Embora a gestão pública com IA ainda precise amadurecer, essas tendências apontam para um caminho promissor. Entender o que leva um município a não cumprir metas ou um domicílio a ter insegurança alimentar é muito mais valioso do que apenas saber quantos não as cumpriram. A compreensão dos fatores por trás desses resultados é fundamental, e o uso adequado da tecnologia certa pode nos auxiliar de forma poderosa, ética e transparente.
Em última análise, a adoção da IA na gestão pública deve ir além da mera eficiência preditiva. É preciso considerar o uso correto da IA na produção de evidências para o suporte e o desenho de políticas públicas, visando à construção de um futuro mais justo e equitativo, com a tomada de decisão baseada em modelos de IA, sim, mas sempre de forma transparente e a serviço da sociedade – e não apenas seguindo a tendência do momento.
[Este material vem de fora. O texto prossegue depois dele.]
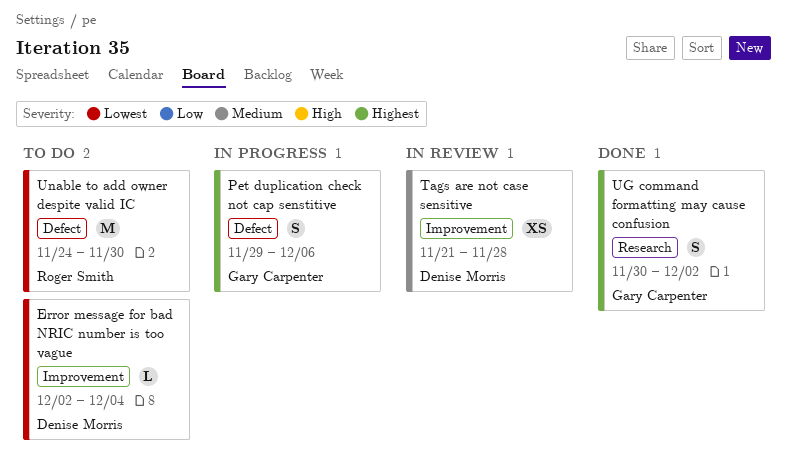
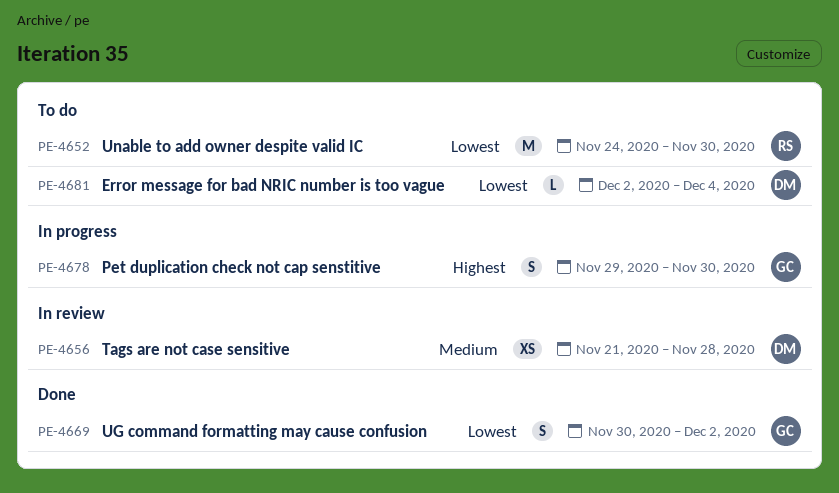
Pet duplication check not cap senstitive, due: Dec 6 -> Nov 30
UG command formatting may cause confusion, priority: Highest -> Lowest

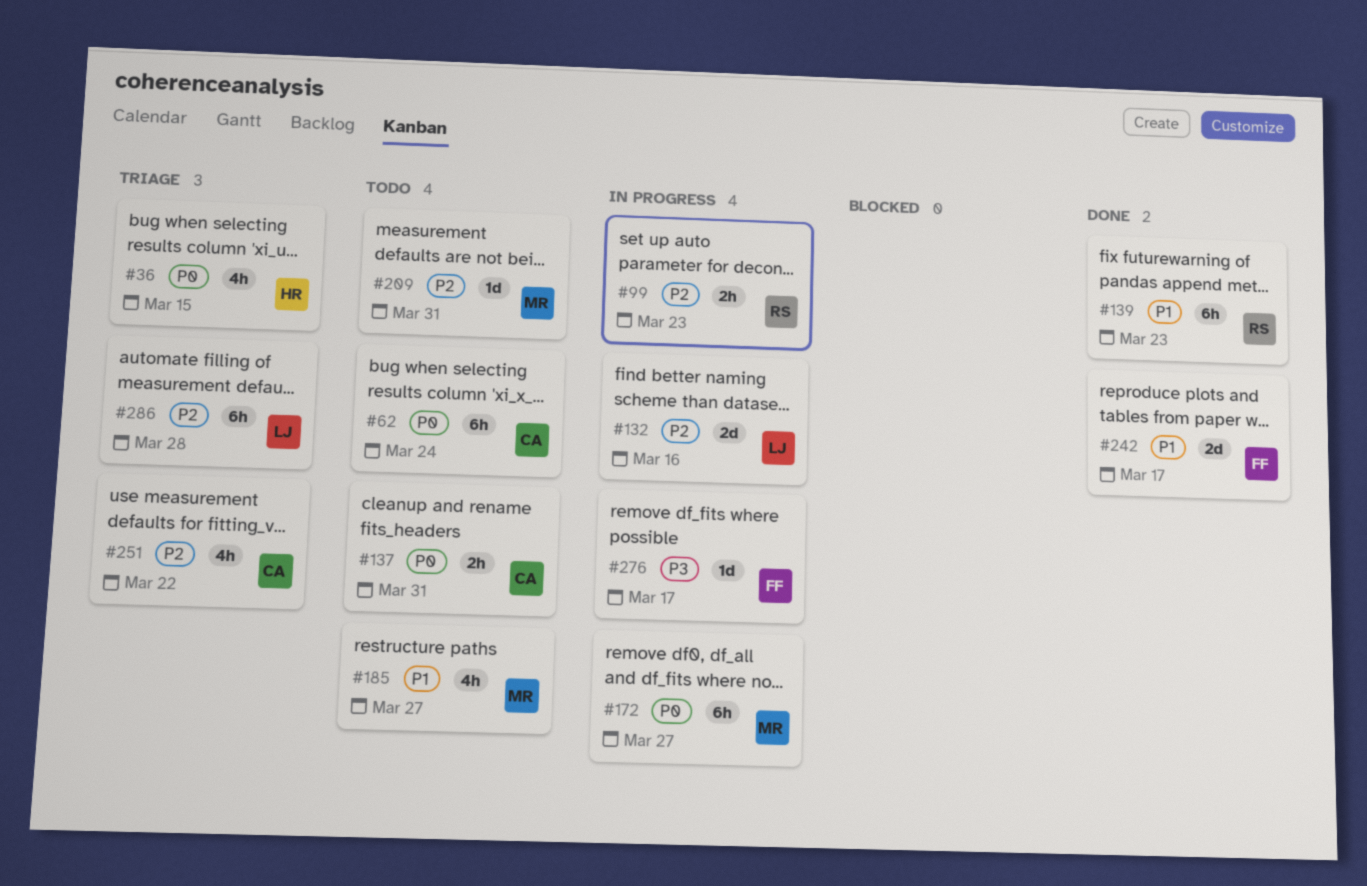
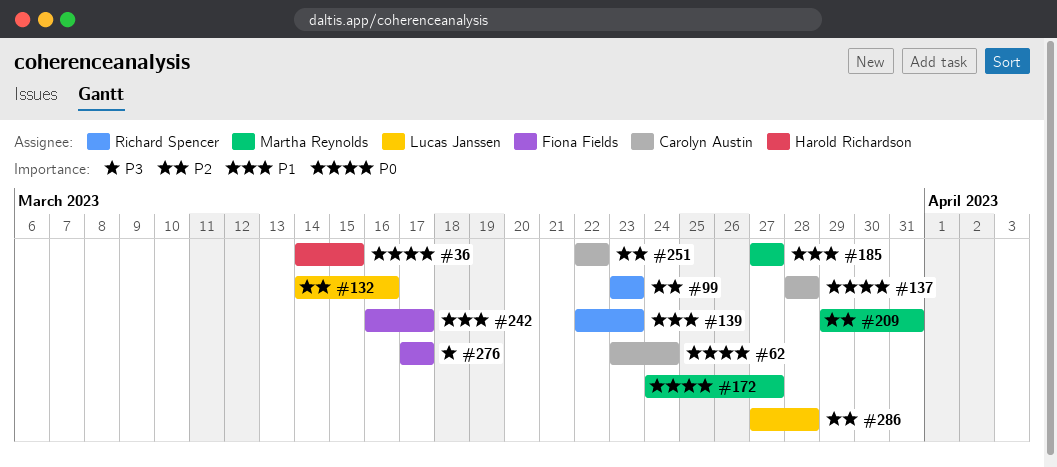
#137, due: Mar 31 -> Mar 28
Este texto não reflete, necessariamente, a opinião da Unicamp.
Bibliografia
MCKINSEY & COMPANY. The state of AI in early 2024: Gen AI adoption spikes and starts to generate value. Nova York: McKinsey & Company, 2024. Acesso em: 6 set. 2025.
ORGANIZAÇÃO PARA A COOPERAÇÃO E DESENVOLVIMENTO ECONÔMICO; BOSTON CONSULTING GROUP; INSEAD. The adoption of artificial intelligence in firms: new evidence for policymaking. Paris: OECD Publishing, 2025. Acesso em: 6 set. 2025.
ORGANIZAÇÃO PARA A COOPERAÇÃO E DESENVOLVIMENTO ECONÔMICO. Governing with artificial intelligence: are governments ready?. Paris: OECD Publishing, 2024. (OECD Artificial Intelligence Papers, n. 20). Acesso em: 6 set. 2025.